We’ve been hearing reassurances like the ones this week from the nuclear power industry for decades, but the machines themselves just keep getting older.

 

Biomethane Shows Market Promise, at Least in Europe

— November 1, 2012

Europe is leading the world in production of biomethane vehicles, which run on methane generated from digesters of waste products.  Germany has jumped into the market in a big way, with Hamburg Wasser shifting its fleet of vehicles to run on biomethane and the opening of the 100th all-biomethane refueling station.  Biomethane (also called biogas or renewable methane) is often mentioned as a way to move to CO2-neutral driving.  The German energy agency, DENA, found that mixing 20% biomethane has the possibility of reducing GHG emissions by up to 39% over gasoline and 36% over new clean diesels, and that using 100% biomethane would be as clean as driving an electric car using 100% wind electricity generation.

Well-to-Wheel Greenhouse Gas Emissions for Various Fuel

(Source: DENA German Energy Agency GmbH)

A new study from Dr. Frank Rijnsoever of Utrecht University in the Netherlands shows that Netherland government fleet managers will value biomethane-fueled vehicles as much as electric vehicles.  The research shows that fleet managers are willing to pay a premium for both biomethane and electric vehicles over traditional gasoline vehicles.  However, similar to what we see here in the the United States, the lack of refueling infrastructure for biomethane limits interest.

Interest in biomethane is particularly strong in Northern Europe (the Nordic countries, the Netherlands, and Germany).  However, the overall market for natural gas vehicles in these countries remains small in comparison to Western Europe’s largest market, Italy, with 159,578 NGV sales anticipated this year, compared to 29,849 in Sweden, the second largest market in Western Europe.  While Italy is in the throes of sorting out the biomethane industy, Sweden has a strong market for biomethane, with about 58% of NG used for transportation coming from biomethane in 2008 (latest data available).

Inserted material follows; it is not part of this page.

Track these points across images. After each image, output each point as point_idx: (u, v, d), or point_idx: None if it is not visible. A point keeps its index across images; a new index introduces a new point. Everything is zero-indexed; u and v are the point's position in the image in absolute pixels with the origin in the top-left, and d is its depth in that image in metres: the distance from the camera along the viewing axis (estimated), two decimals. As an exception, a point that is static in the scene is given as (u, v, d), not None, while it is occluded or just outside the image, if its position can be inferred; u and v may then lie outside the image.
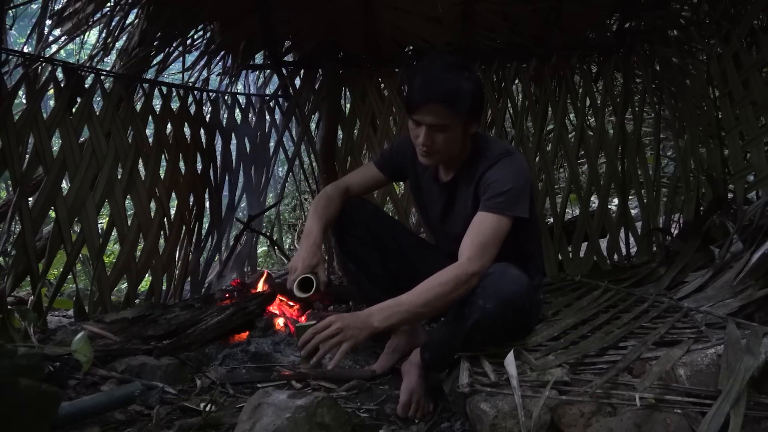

In the United States, biomethane remains a very small part of the overall gas market.  As a transportation fuel it’s almost entirely relegated to fueling garbage trucks and a few other demonstration fleets.  That may change in time, as the California Air Resources Board has published a proposal for a new Low Carbon Fuel Standard (LCFS), which includes a “pathway” to biomethane production.  This was followed by the announcement that three companies have been selected by the California Energy Commission to receive grants for biomethane production.  Whether these grants will ultimately be awarded is still very much up in the air, but the momentum is growing.

If emissions were the deciding factor then biomethane would be the clear, hands-down, winner.  However, production costs of biomethane range from $5.90 to $9.00 per million British thermal units (MMBtu), according to Calstart, for midsize to small production facilities.  Non-renewable natural gas is very cheap at the moment ($3.43/MMBtu), so the economic motivation is not there.  This will relegate the biomethane market to small projects targeted at specific fleets or geographic areas.  This, combined with the small size of the NGV market in the United States (20,381 vehicles in 2012), makes it hard to see biomethane having a significant impact on the U.S. transportation market.  For the foreseeable future, most biomethane investment will remain focused in Europe.